**QUESTIONS**
• 1. In the Country Comments column, who wrote the book "The Art of Divine Contentment: An Exposition of Philippians"?
• 2. Copy all of the data rows below word for word, omitting the pictures.

**SOURCE EXTRACT**
Country Comments
Thanksgiving thought of the week…. One Thing More — A Grateful Heart!
In honoring the memory of their son who was killed in World War II, the parents gave a sizable check to their church. When the presentation was made, a mother whispered to her husband, “Let’s give the same amount for our boy!” “What are you talking about?” asked the husband, “our boy didn’t lose his life!” “Ah,” said the wife, “that’s just the point! Let’s give it as an expression of our gratitude to God for sparing his life!”
George Herbert prayed: “Our Father, Thou hast given us so much. Do please give us one more thing — a grateful heart!” —W.B.K.
As we near Thanksgiving I believe most of us are thankful. However, I wonder what percentage of us are content. I do know contentment is a word you seldom hear.
Thomas Watson, the most quotable of the Puritans, wrote a great book entitled “The Art of Divine Contentment: An Exposition of Philippians.” In chapter 14, condensed and adapted below, Watson gave his “Christian directory” listing his rules of contentment.
During this Thanksgiving season, it might be beneficial to us all not only to read them but also to put them into practice.
Rule 1: Advance faith. All our disquiets issue from unbelief. O set faith a-work! It is the property of faith to silence our doubting, to scatter our fears, to still the heat when the passions are up. Faith works the heart to a sweet serene composure. It is not having food and raiment, but having faith, which will make us content. Faith sucks the honey of contentment out of the hive of the promise.
Rule 2: Labor for Assurance. He who can say, “I know whom I have believed”—that man has enough to give his heart contentment. If any thing in the world is worth laboring for, it is to get sound evidences that God is ours. If this be once cleared, what can come amiss? No matter what storms I meet, so that I know where to put in for harbor. He that has God to be his God is so well contented with his condition that he does not much care whether he has anything else.

Data excerpts:
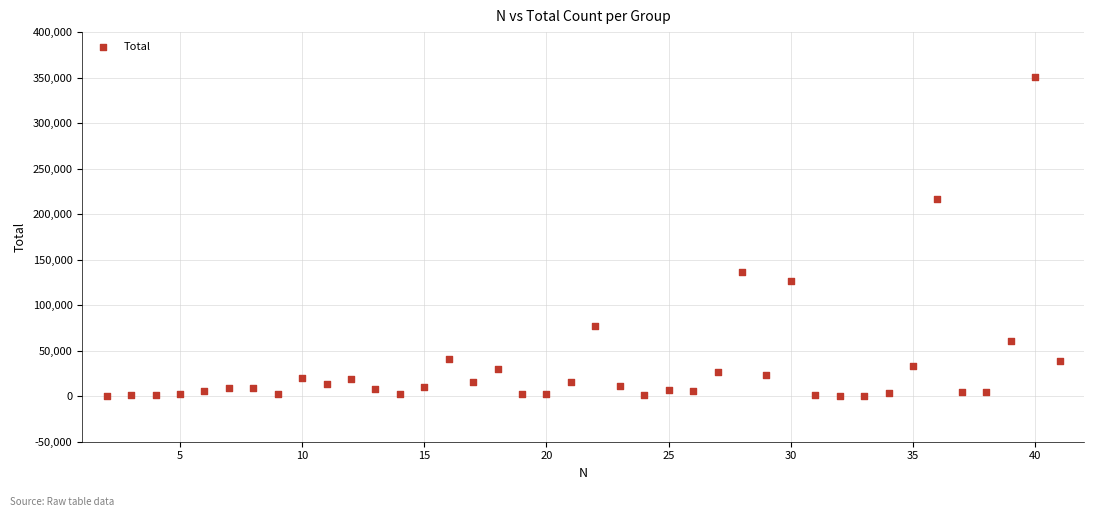

What is the range of X values (max minus min)?

39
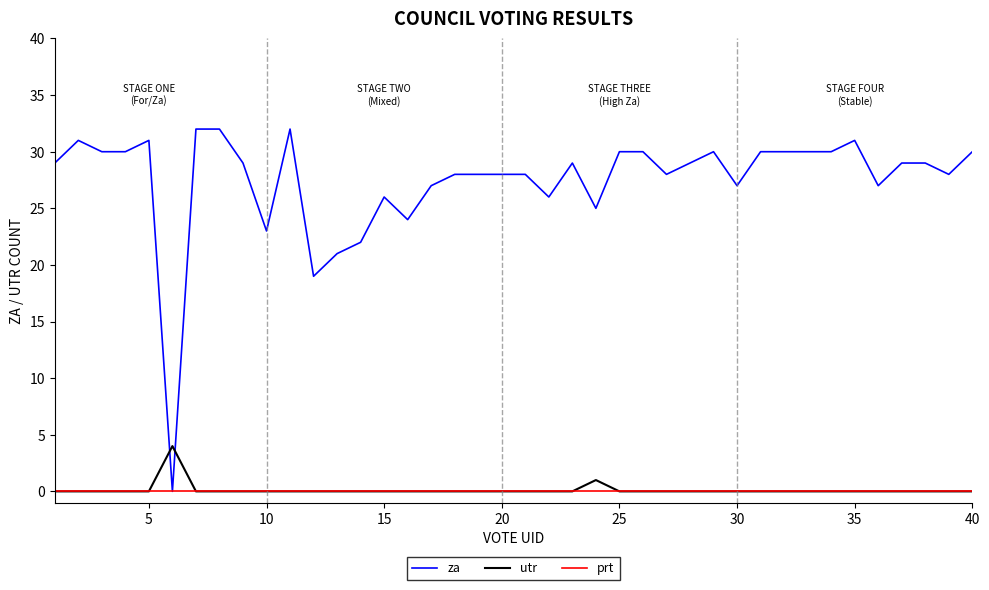

List the series in order of their peak value, highest first.

za, utr, prt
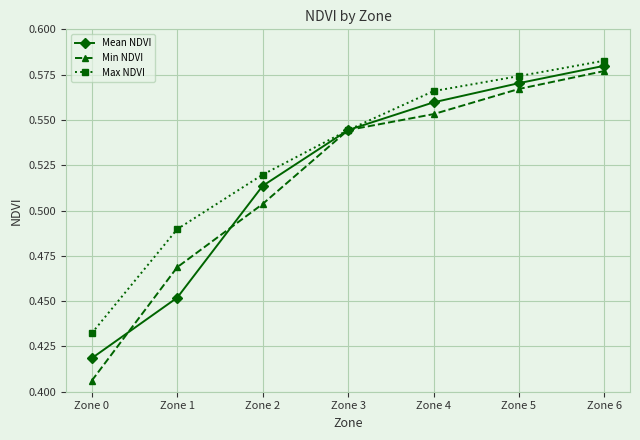

What is the difference between the second highest and second lowest values in the Max NDVI series?

0.1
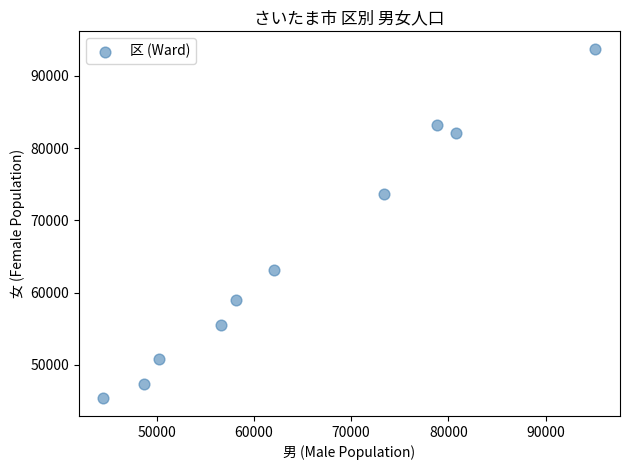

What Y value in the scatter plot is closest to 69537?

73660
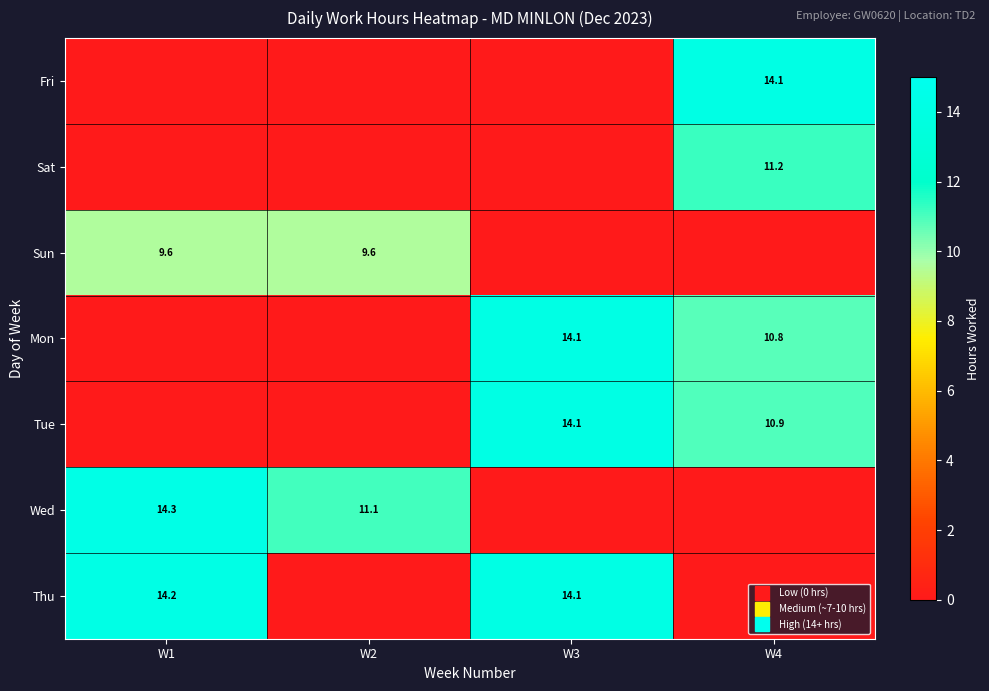

At which category does the chart reach its minimum across all series?

W1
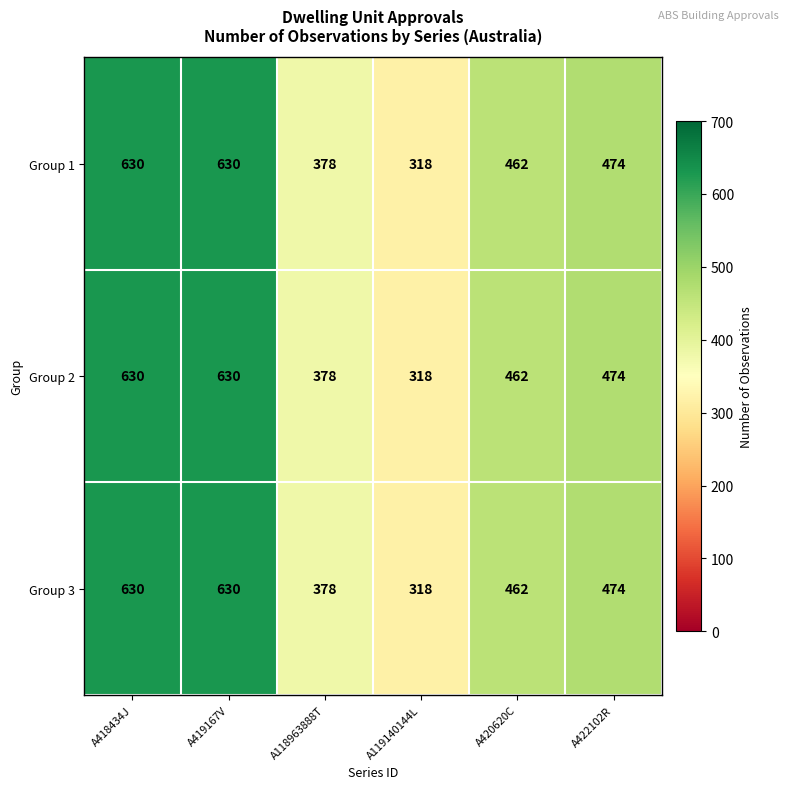

Read the Group 3 value at A422102R.

474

**ANSWERS BELOW**
• 1. Thomas Watson

• 2.
What is the range of X values (max minus min)?

39

List the series in order of their peak value, highest first.

za, utr, prt

What is the difference between the second highest and second lowest values in the Max NDVI series?

0.1

What Y value in the scatter plot is closest to 69537?

73660

At which category does the chart reach its minimum across all series?

W1

Read the Group 3 value at A422102R.

474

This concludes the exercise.